Cant live without products are going to fix the mortgage crises or prevent further bottom up problems???
Eric Wade says
I’ve long been perplexed by the notion that ‘the economy’ is a zero sum game. Maybe if you were to look at any one instant in time, you could see it that way, but if you were to look at the economy of 1950 vs. 2000 you might notice that nearly every 2008 participant in the economy has MORE than their 1950 counterpart. In fact, the GNP of the USA rose from $2 Trillion in 1950 to $10 Trillion in 2000 and it certainly isn’t because there is an uncounted offsetting $8 Trillion in losses, liabilities, or debts (although it seems that way, in Southern California :)
Bob Lewis says
Uh … remember that those who fail to learn the lessons of history are doomed to repeat the 7th grade.
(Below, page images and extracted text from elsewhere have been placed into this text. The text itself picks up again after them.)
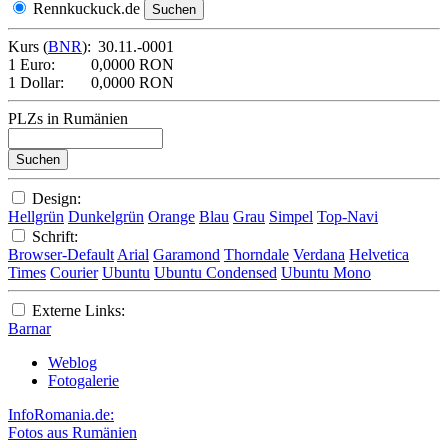
Rennkuckuck.de
Kurs (
BNR
):
30.11.-0001
1 Euro:
0,0000 RON
1 Dollar:
0,0000 RON
PLZs in Rumänien
Design:
Hellgrün
Dunkelgrün
Orange
Blau
Grau
Simpel
Top-Navi
Schrift:
Browser-Default
Arial
Garamond
Thorndale
Verdana
Helvetica
Times
Courier
Ubuntu
Ubuntu Condensed
Ubuntu Mono
Externe Links:
Barnar
Weblog
Fotogalerie
InfoRomania.de:
Fotos aus Rumänien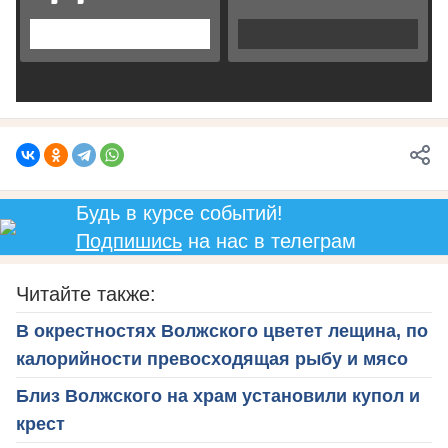
Будь в курсе событий!
Подпишись
на нас в телеграм
Читайте также:
В окрестностях Волжского цветет лещина, по
калорийности превосходящая рыбу и мясо
Близ Волжского на храм установили купол и
крест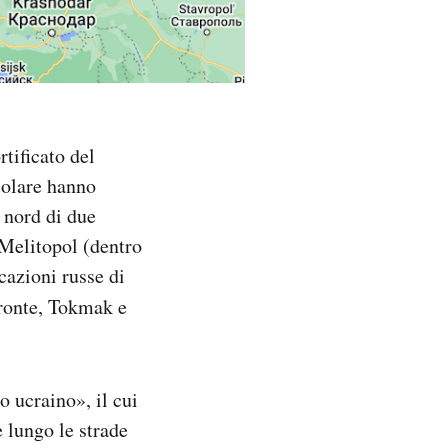
tificato del
icolare hanno
a nord di due
 Melitopol (dentro
icazioni russe di
fronte, Tokmak e
o ucraino», il cui
e lungo le strade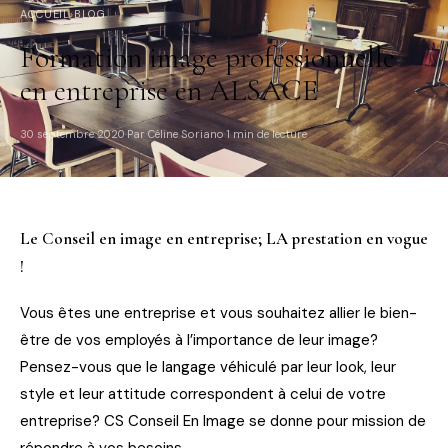
ACCUEIL
›
BLOG
Formation image professionnelle
en entreprise en ALSACE
30 septembre 2020
Par Céline Soriano
1 min de lecture
·
·
Le Conseil en image en entreprise; LA prestation en vogue
!
Vous êtes une entreprise et vous souhaitez allier le bien-
être de vos employés à l’importance de leur image?
Pensez-vous que le langage véhiculé par leur look, leur
style et leur attitude correspondent à celui de votre
entreprise? CS Conseil En Image se donne pour mission de
répondre à vos besoins.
Far from being a failure, government “attempts to regulate” marketplaces have been quite successful in many respects. For example, they have:
* Prevented the formation of cartels that suppress the operation of free markets.
* Substituted for the operation of market forces with monopoly businesses that aren’t subject to competition.
* Moderated the impact of the “tragedy of the commons,” where market forces would otherwise destroy shared resources (for example, the pollution laws that have made the air measurably more breathable and eliminated the flammability of the Cuyahoga river.
* Moderated the amplitude of economic cycles, especially with respect to inflation and recessions.
Ask yourself when the last time was that we had a Great Depression. This hasn’t been the result of luck.
Martin B says
“Individual elements (organisms in evolution, people in economics) interact and adapt to changing conditions.”
Of course, the big difference between evolution in nature and evolution in human life is that humans can predict the future and change their behavior accordingly. Other creatures can only react to current circumstances.
So, for instance, anyone could see ten years ago that oil would start getting really expensive, because new finds were dipping below current consumption, so they would start switching to tiny fuel-efficient vehicles before the price crunch came.